She joined up with her now-husband, Greg Richardson, to connect the resources of the 7hills Makerspace, headquartered just a few blocks away.
It was a match made in heaven.
In late 2013, they negotiated the use of five downtown buildings to wrap a startup community around people with ideas and drive. This expansion included renovating two buildings as residences for five entrepreneurs.
In 2014, Tricia received a $50,000 SBA grant to incorporate Makervillage, Inc. Glorious chaos erupted.
In 2016, Makervillage completed the process to become a 501(c) non-profit and took on the renovation of a 10,000 sq. ft warehouse in downtown Rome. The number of projects and experiments exploded. Operating a multi-purpose co-work and creative hub meant taking on a Board of Directors, part-time staff, and as many volunteers as we could find.
At one point, a multi-million dollar software company was growing across the warehouse from a theater company rehearsing Shakespeare while a food truck taught cooking classes in the kitchen on the weekends (all while dozens of other members came and went at all hours!)
Because we believe that startup businesses need as much creativity and risk-taking as business savvy, we partnered with multiple arts organizations, hosted film premiers and radio shows and concerts. Why? Because we believe in saying YES to other people’s dreams. We think that the community benefits from every dollar a startup earns as well as every creation an artist dreams up.

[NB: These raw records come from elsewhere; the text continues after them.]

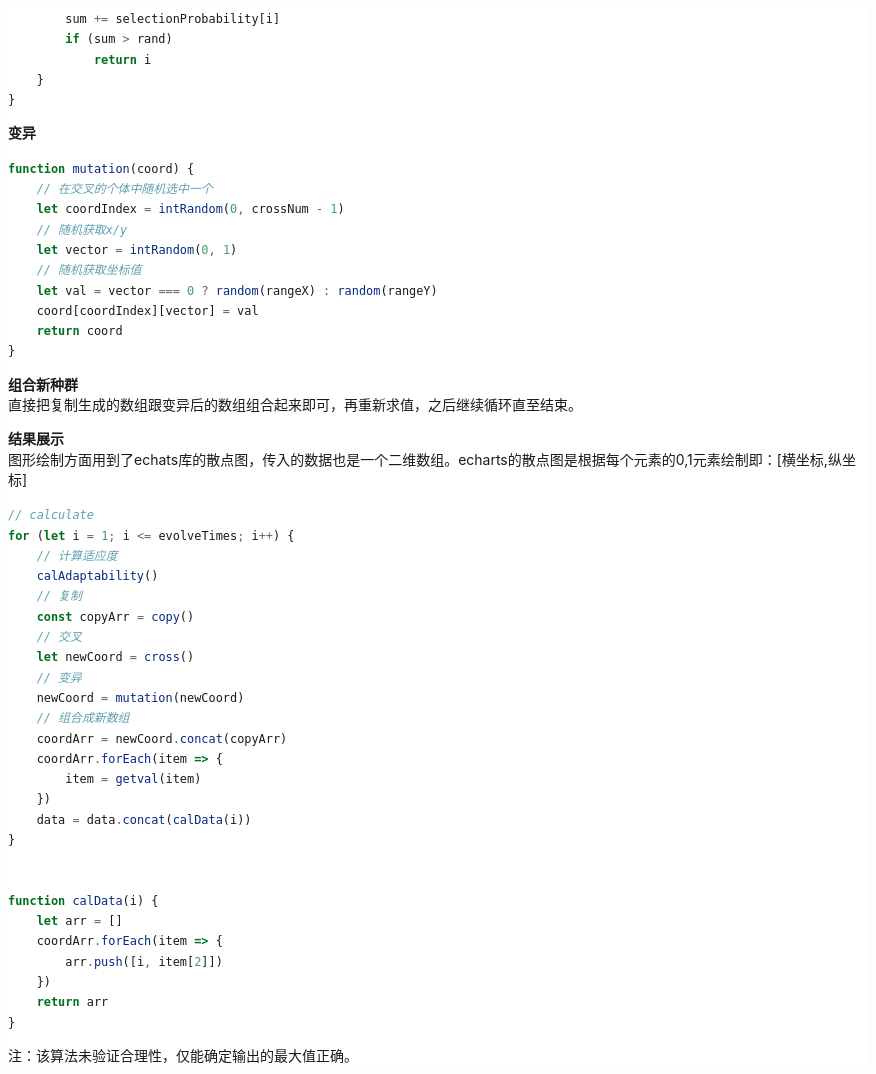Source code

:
 ```js
		sum += selectionProbability[i]
		if (sum > rand)
			return i
	}
}
```

**变异**  

```js
function mutation(coord) {
	// 在交叉的个体中随机选中一个
	let coordIndex = intRandom(0, crossNum - 1)
	// 随机获取x/y
	let vector = intRandom(0, 1)
	// 随机获取坐标值
	let val = vector === 0 ? random(rangeX) : random(rangeY)
	coord[coordIndex][vector] = val
	return coord
}
```

**组合新种群**   
直接把复制生成的数组跟变异后的数组组合起来即可，再重新求值，之后继续循环直至结束。  

**结果展示**  
图形绘制方面用到了echats库的散点图，传入的数据也是一个二维数组。echarts的散点图是根据每个元素的0,1元素绘制即：[横坐标,纵坐标]  

```js
// calculate
for (let i = 1; i <= evolveTimes; i++) {
	// 计算适应度
	calAdaptability()
	// 复制
	const copyArr = copy()
	// 交叉
	let newCoord = cross()
	// 变异
	newCoord = mutation(newCoord)
	// 组合成新数组
	coordArr = newCoord.concat(copyArr)
	coordArr.forEach(item => {
		item = getval(item)
	})
	data = data.concat(calData(i))
}


function calData(i) {
	let arr = []
	coordArr.forEach(item => {
		arr.push([i, item[2]])
	})
	return arr
}
```
注：该算法未验证合理性，仅能确定输出的最大值正确。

With the successful sale of both of their own companies and the onset of the global pandemic, founders Greg & Tricia decided to accept the time to rest. In many ways, their bodies made them. Besides, no one wanted to breathe each other’s air in a co-work space for quite some time and this brought new clarity. As of 2021, Makervillage, Inc continued as a private Georgia non-profit, but elected not to maintain its tax-exempt status or a board of directors. In 2022, we gave our much-improved building back to its owner, and supported dozens of businesses, artists, and remote workers in our outgoing Maker Bazaar. We have continued investing financially in startup businesses that we care about and see potential in. The future may hold a VC fund, online resources and community, or not.